Whether you choose a simple task list, or the three-tier list, sitting down during that first hour to plan your day is a road map to help you navigate the chaos that a typical day brings. More importantly, it is a great reminder for me to think about specializing my lists each day to keep them manageable and achievable. My clutter drawer of a task list still exists, and it usually makes my three tier list easier to create. That being said, knowing what I am setting out to do is a great way to get it done! Just remember, with every good plan comes a need to stay flexible to what lies ahead.
Moving on, I must warn you, this next tip may appear easy until you actually try to do it!
AVOID checking email first thing in the morning:
WHAT? This seems like a simple pointer, but if you are anything like me, this is the first thing I lean for! However, since I am keeping an open mind (except about the healthy snacks) why do I need to check my email first thing? Of course when working for a global company, this can be a priority. Obviously there are only so many parallel working hours in the day across regions, but WHY should this be the first activity of your day? So I gave it a try. And it was HARD. I am not being dramatic here, it was like a huge magnetic force pulling my attention and very difficult to resist. But I did. I worked on my task list (in full disclosure maybe I took a tiny peek at my email subject lines to ensure my priorities were straight, but I did not dive into emails).
Then I took another valuable first hour direction from the article.
Do something creative:
We all know our energy for creativity and innovation is greater first thing in the morning. At least for me, it becomes harder to engage later in the day after my mind has been stretched and worn out. So I did as the authors of this article suggested and flipped the script. My first hour was purely creative and as a bonus, something to help a colleague that I had been meaning to do. I was able to accomplish the task with a fresh and clear mind (which actually made the task less time-consuming). After completing a task on my list, I checked it off. It felt so good I went on to my priorities (also checking the email finally…PHEW).
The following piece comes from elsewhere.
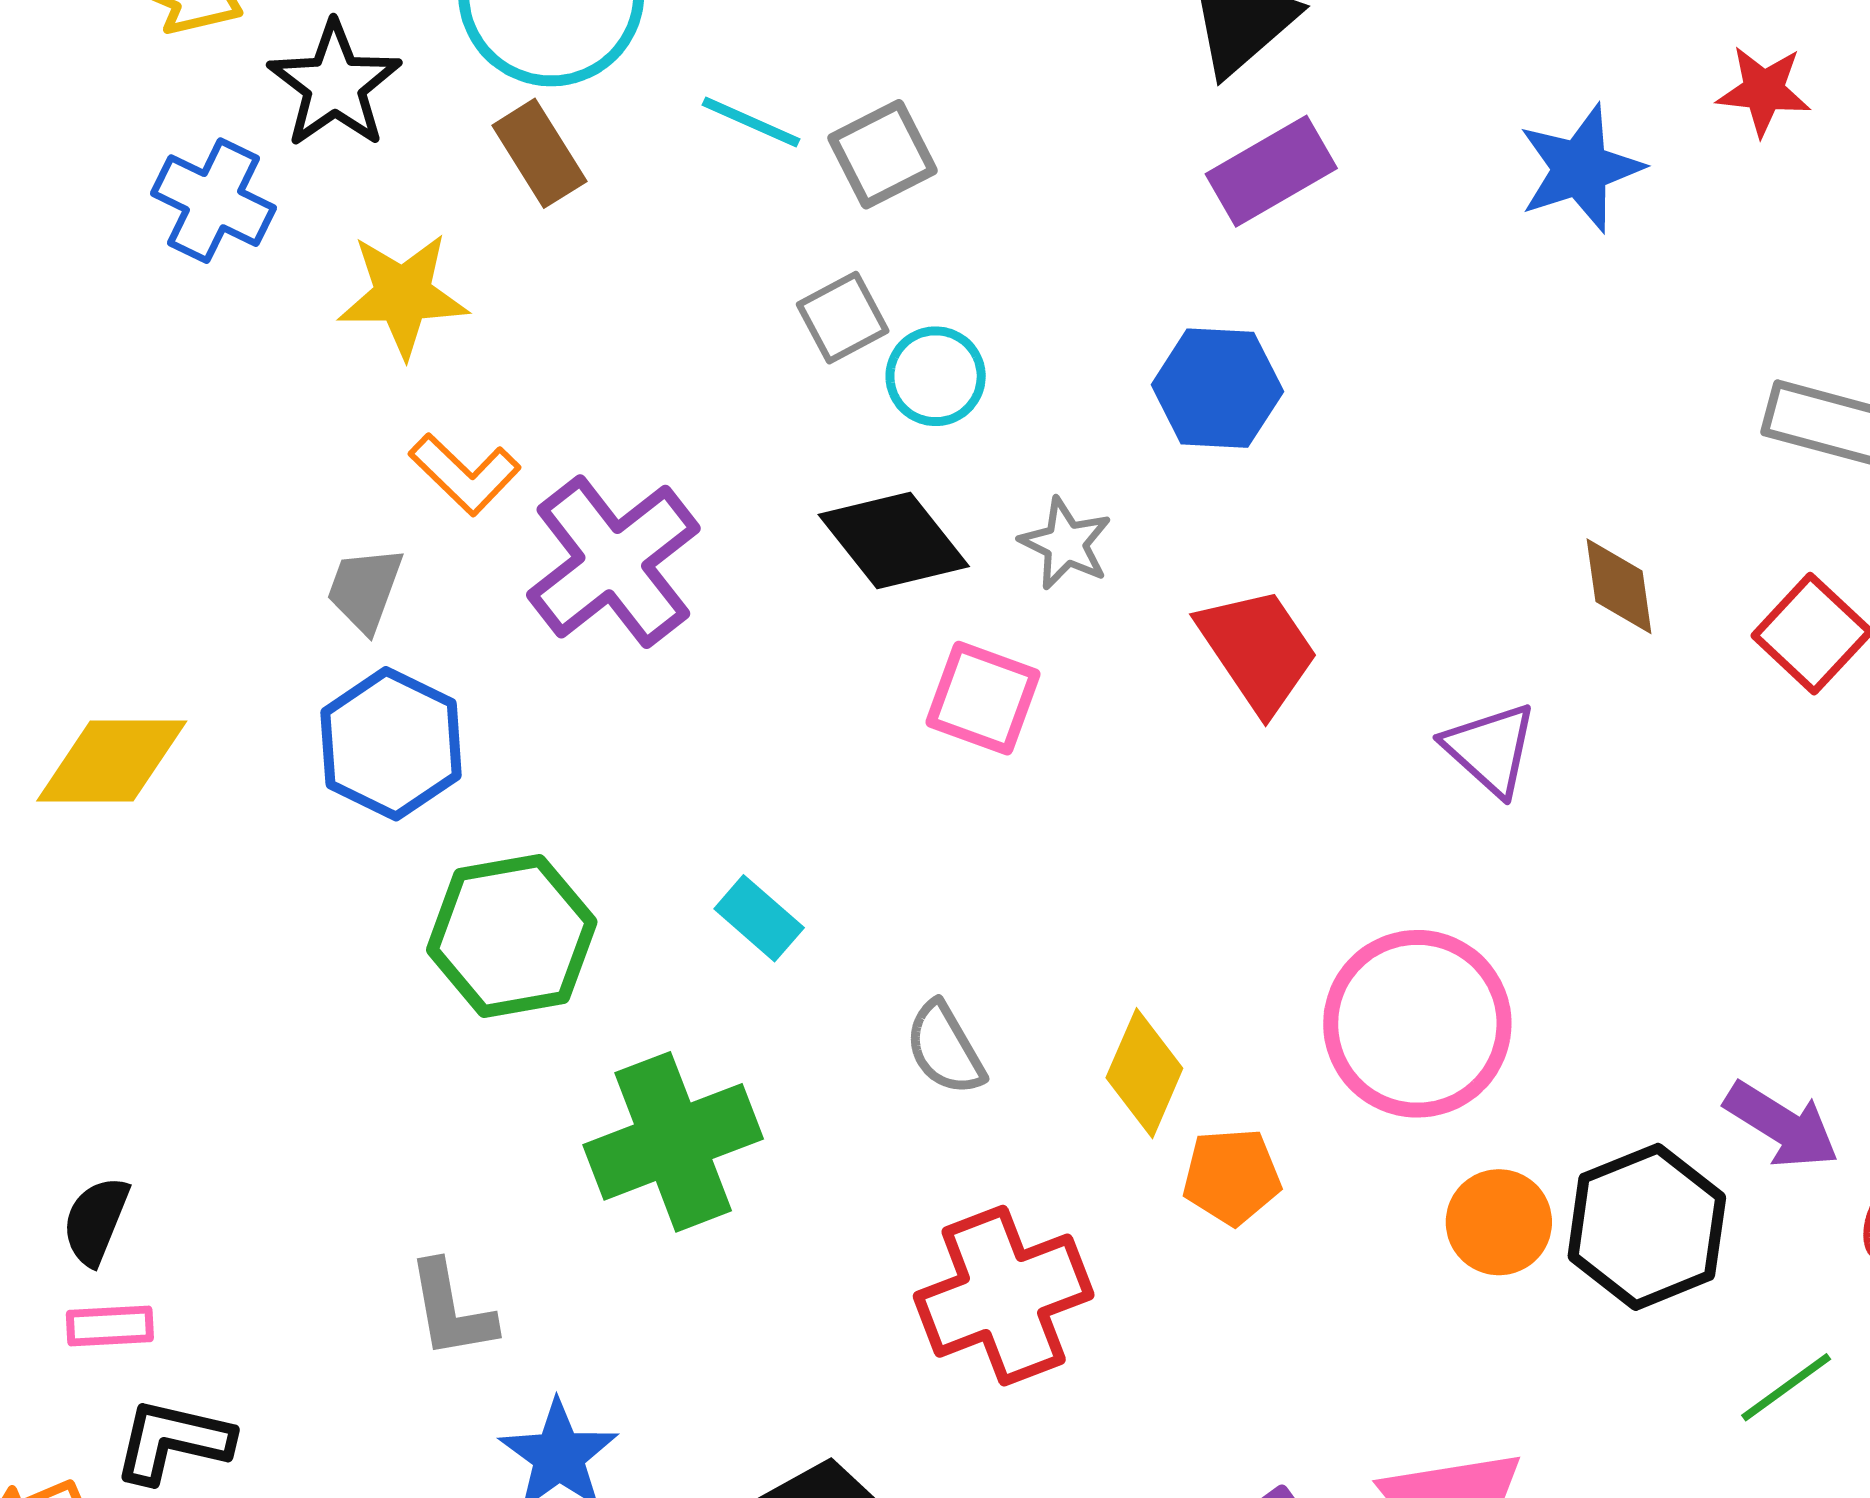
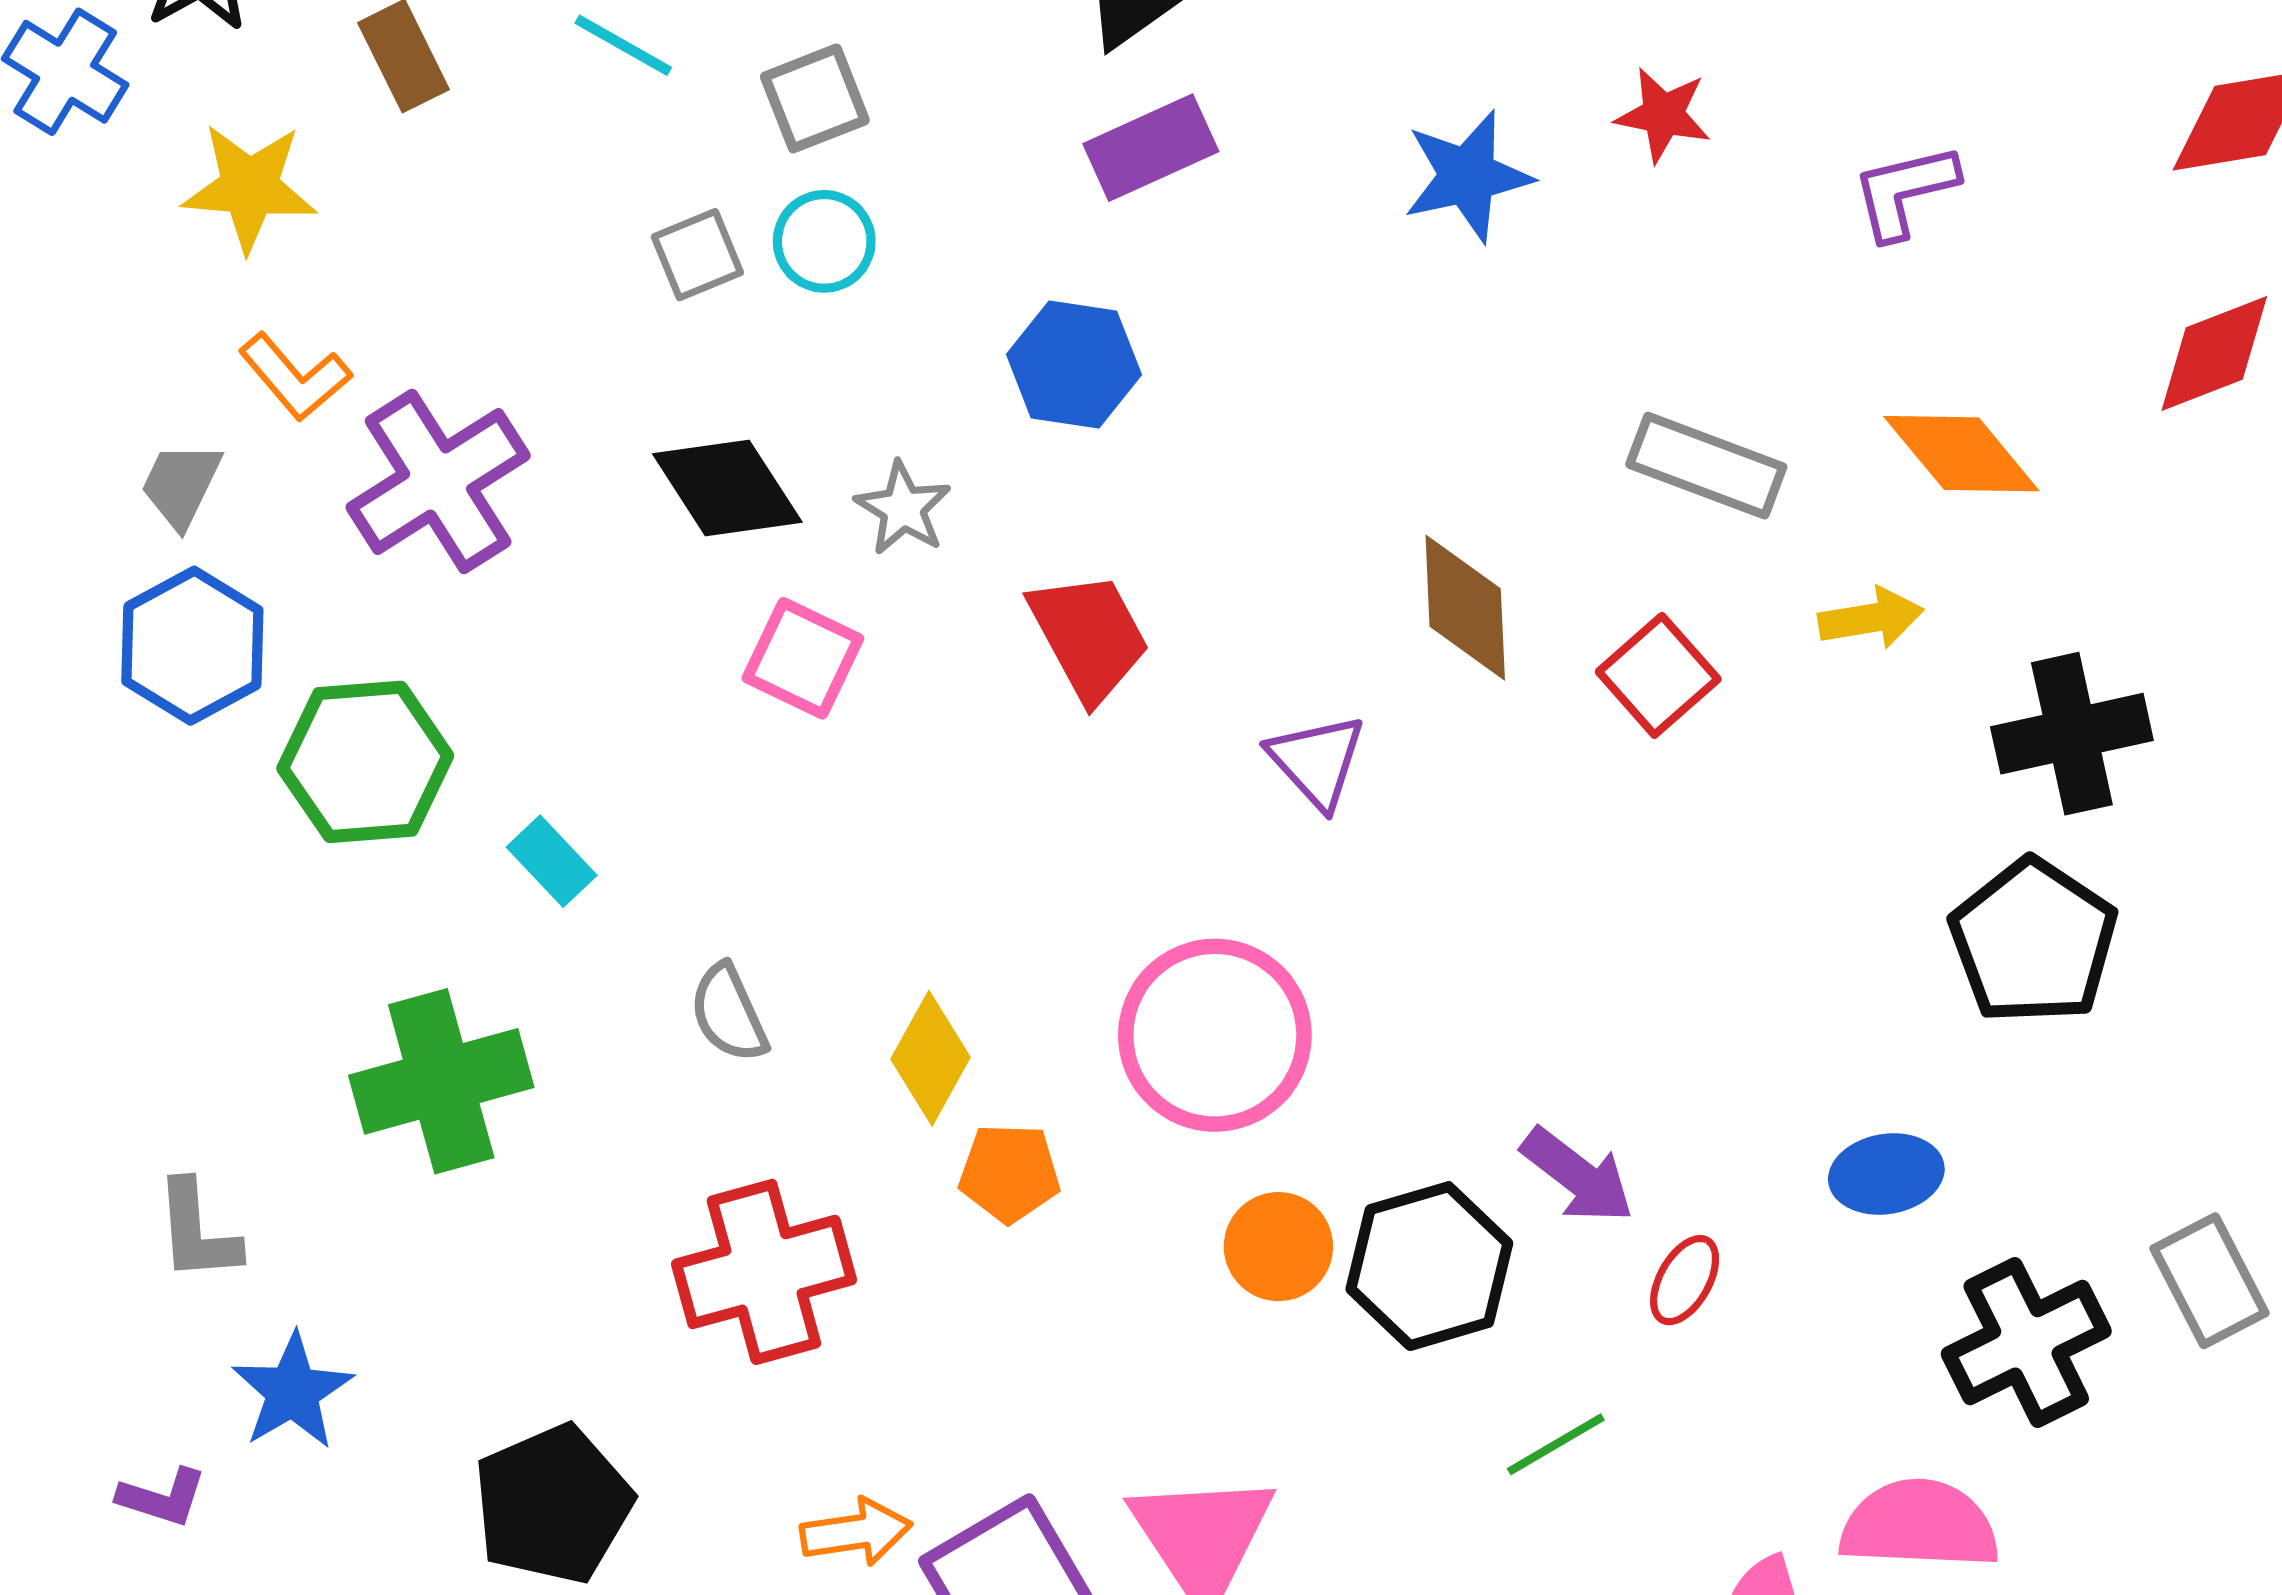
gray square: (882, 154) -> (815, 98), moved
cyan circle: (936, 376) -> (824, 241), moved
brown diamond: (1619, 586) -> (1465, 608), size x1.4
green hexagon: (512, 936) -> (365, 762), moved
I will say this, it was very difficult to change habits I was not even aware I had. Before reading this article I would have said I do not have a routine to my first hour of the day. After embracing some of these tips I realized that I did have a routine of habits. While they were serving me just fine, they were not necessarily serving MY best performance! Prioritizing with the 3-tier task list gave me more focus. By adding people to this list I was ensuring I was aligning with my team and other leaders, or merely leaving room to learn from and connect with my larger network. By doing something creative in the morning I used my energy strategically. By not checking my email first thing, I freed myself of everyone else’s agendas. I was able to set my own priorities (which I did adjust as I worked through my emails). I was also able to focus my day, stick to what I prioritized, and this in the end provided me more clarity, concentration, strategy and energy to be the most successful I could be. I became less reactive and much more proactive.
I am sure there are many other tricks out there to learn, but bringing more thoughtfulness to the first hour of my day has been refreshing. It has given me the capacity to tackle each day with more enthusiasm, clarity and purpose. I’m not sure this is the key to career success, but it absolutely enables me to be a better leader.
Whether you choose to avoid your emails for the first hour, spend your time stocking up on healthy snacks, or doing something creative and creating a plan for the day, I have learned that this first hour is what sets the tone for the rest of your day. Make it count and make it work for you!
Erin De Vito is a Program Manager at Impact Americas.